Silene suksdorfii

Scientific classification
- Kingdom: Plantae
- Clade: Tracheophytes
- Clade: Angiosperms
- Clade: Eudicots
- Order: Caryophyllales
- Family: Caryophyllaceae
- Genus: Silene
- Species: S. suksdorfii
- Binomial name: Silene suksdorfii B.L.Rob.

= Silene suksdorfii =

- Genus: Silene
- Species: suksdorfii
- Authority: B.L.Rob.

Species of flowering plant

Silene suksdorfii is a species of flowering plant in the family Caryophyllaceae known by the common names Suksdorf's silene, Suksdorf's catchfly and Cascade alpine campion. It is native to the Pacific Northwest of the United States, where it occurs from Washington and Idaho to northern California.

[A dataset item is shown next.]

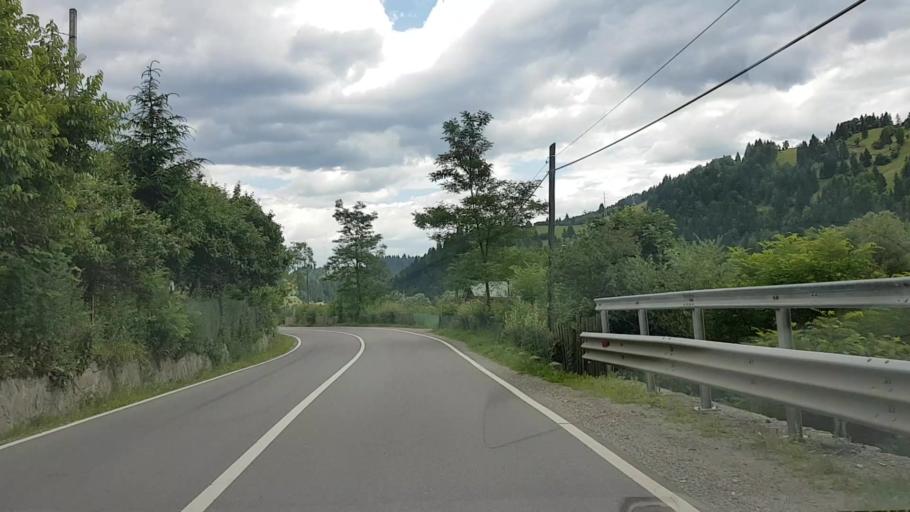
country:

It is mainly an alpine species, growing in the talus of high mountain slopes. It can also be found below the tree line in forested subalpine habitat. It is a squat perennial herb producing several erect stems from a leafy, woody caudex. It generally takes a clumpy form. The stems grow up to 10 or 15 centimeters tall and are hairy in texture, with glandular, sticky areas on the upper parts. The leaves occur in tufts around the caudex. They are fleshy and coated in soft hairs. Solitary flowers arise on erect peduncles. Each is encapsulated in an inflated calyx of fused sepals, which is starkly purple-veined and has purplish glandular hairs. The petals are white or purple-tinged and have two lobes at their tips and appendages at their bases.